San Francisco Chronicle spotlights Kamala Harris’ office redecorating amid scandals: ‘The room is warmer’ San Francisco Chronicle spotlights Kamala Harris’ office redecorating amid scandals: ‘The room is warmer’
She was known as the state’s liberal attorney general and he as the Democratic mayor of Oakland. But Tuesday’s news in San Francisco went beyond politics to shine a new light on California’s new, Attorney General Kamala Harris.
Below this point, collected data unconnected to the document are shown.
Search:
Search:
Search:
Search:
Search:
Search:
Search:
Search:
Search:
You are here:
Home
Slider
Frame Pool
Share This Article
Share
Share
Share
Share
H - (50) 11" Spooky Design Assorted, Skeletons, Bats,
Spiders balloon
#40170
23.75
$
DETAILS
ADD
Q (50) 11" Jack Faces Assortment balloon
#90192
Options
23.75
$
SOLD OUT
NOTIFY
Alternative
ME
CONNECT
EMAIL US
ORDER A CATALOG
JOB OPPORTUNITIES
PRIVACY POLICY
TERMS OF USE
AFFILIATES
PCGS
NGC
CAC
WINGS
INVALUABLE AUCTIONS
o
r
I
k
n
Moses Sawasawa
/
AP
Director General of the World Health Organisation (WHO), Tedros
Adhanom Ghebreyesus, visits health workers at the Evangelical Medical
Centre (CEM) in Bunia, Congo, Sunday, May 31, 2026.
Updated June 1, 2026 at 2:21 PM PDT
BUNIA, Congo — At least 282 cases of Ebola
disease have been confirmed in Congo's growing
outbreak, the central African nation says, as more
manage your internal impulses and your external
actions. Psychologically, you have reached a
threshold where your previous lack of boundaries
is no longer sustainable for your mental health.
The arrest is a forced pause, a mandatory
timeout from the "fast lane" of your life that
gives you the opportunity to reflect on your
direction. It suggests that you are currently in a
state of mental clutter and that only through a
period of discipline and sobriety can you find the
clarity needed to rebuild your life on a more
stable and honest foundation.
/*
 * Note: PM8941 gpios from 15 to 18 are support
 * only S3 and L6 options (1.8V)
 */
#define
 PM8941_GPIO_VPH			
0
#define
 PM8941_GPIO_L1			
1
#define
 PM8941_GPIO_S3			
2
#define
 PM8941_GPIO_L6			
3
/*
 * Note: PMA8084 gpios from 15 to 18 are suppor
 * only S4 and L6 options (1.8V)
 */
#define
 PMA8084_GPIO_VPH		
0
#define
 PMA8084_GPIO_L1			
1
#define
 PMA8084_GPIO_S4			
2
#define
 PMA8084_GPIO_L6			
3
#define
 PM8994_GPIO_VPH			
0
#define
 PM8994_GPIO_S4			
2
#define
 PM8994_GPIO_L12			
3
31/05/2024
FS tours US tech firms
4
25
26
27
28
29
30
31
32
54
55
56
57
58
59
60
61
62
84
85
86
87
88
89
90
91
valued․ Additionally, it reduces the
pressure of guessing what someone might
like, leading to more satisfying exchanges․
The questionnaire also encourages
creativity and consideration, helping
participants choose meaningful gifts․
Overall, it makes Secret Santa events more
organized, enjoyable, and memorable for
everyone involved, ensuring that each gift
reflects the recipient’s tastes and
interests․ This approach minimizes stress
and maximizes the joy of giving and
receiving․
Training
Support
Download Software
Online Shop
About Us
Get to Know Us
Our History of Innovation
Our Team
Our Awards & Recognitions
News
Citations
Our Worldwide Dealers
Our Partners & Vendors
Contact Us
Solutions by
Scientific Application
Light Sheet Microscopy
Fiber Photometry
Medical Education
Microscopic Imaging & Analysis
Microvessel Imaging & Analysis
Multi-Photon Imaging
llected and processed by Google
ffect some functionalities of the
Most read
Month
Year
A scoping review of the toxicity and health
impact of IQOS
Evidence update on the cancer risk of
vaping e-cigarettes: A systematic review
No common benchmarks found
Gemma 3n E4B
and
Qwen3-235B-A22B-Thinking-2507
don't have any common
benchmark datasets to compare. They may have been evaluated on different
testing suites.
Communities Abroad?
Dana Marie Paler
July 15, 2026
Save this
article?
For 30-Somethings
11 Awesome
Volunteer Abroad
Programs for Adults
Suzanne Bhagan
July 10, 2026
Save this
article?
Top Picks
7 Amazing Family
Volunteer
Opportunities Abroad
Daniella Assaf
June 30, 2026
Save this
State Senator Mark Leno, of San Francisco, asked the California Supreme Court on Monday to review what he calls a decision by Kamala Harris – the new attorney general – that could have an effect on an investigation into San Francisco public officials.
The California state senate leader, Kevin de Leon, also asked the state supreme court to order a new audit of the California attorney general’s office.
The California attorney general’s office has taken a hardline in prosecutions of California’s state and local governments under the newly inaugurated Kamala Harris. Harris has sent subpoenas to officials in California cities and counties who failed to comply with a 2014 court order to shut down a troubled jail housing Latino jail inmates with mental illnesses.
But it’s the new attorney general’s renovations to her Oakland office that have been making national headlines.
Federico Bravo, owner of Rico Nails Salon, (which had once been directly above Harris’s office in the building), was served a notice on Monday by the attorney general’s office to remove unauthorized signs that advertized the shop.
On Tuesday the San Francisco Chronicle posted a story about the renovation on the front page – and the lift it gave to an ongoing saga about Harris:
The San Francisco Chronicle
That article, and the last paragraph – “That airy room is warmer” – spread across the front page of both of the national newspapers in Tuesday’s print editions. (The story was also on the homepage of Vox.)
The story shows that Harris’s first appearance as attorney general was also her first encounter with attention and with controversy.
Harris needs to weather the firestorm. It’s not the one about the playground fight at church. Or about the fear spread from some law enforcement officials that her new campaign for the US Senate will help accelerate a return to less enlightened police practices.
Nor is it about Harris’s friendship and association with Facebook’s Mark Zuckerberg, her appointment of a federal judge to oversee the killing of inmates by police, her congressional record or the recent federal decision to halt deportations and restore the rights of a father of two who was living illegally in San Francisco.
These scandals have yet to face Harris’s Senate opponents in California, such as Republicans Steve Poizner and Neel Kashkari. They’re good men and right-wingers and Harris needs to be careful of their attacks.
Instead, she’s been called out on a personal squabble. It’s not a two-ring circus: though her office said its evidence is that the installation of the new carpet was not designed to keep a gay man from selling nail salons, that distraction is small in the larger scope of Harris’s new job.
The real story is that Harris suddenly found herself in a national spotlight after a decades-long career focused on fighting poverty, crime and civil rights. It’s not about U.S.-Mexican border control or the surveillance of social media.
It’s about the status quo in San Francisco, and the status quo in her new post.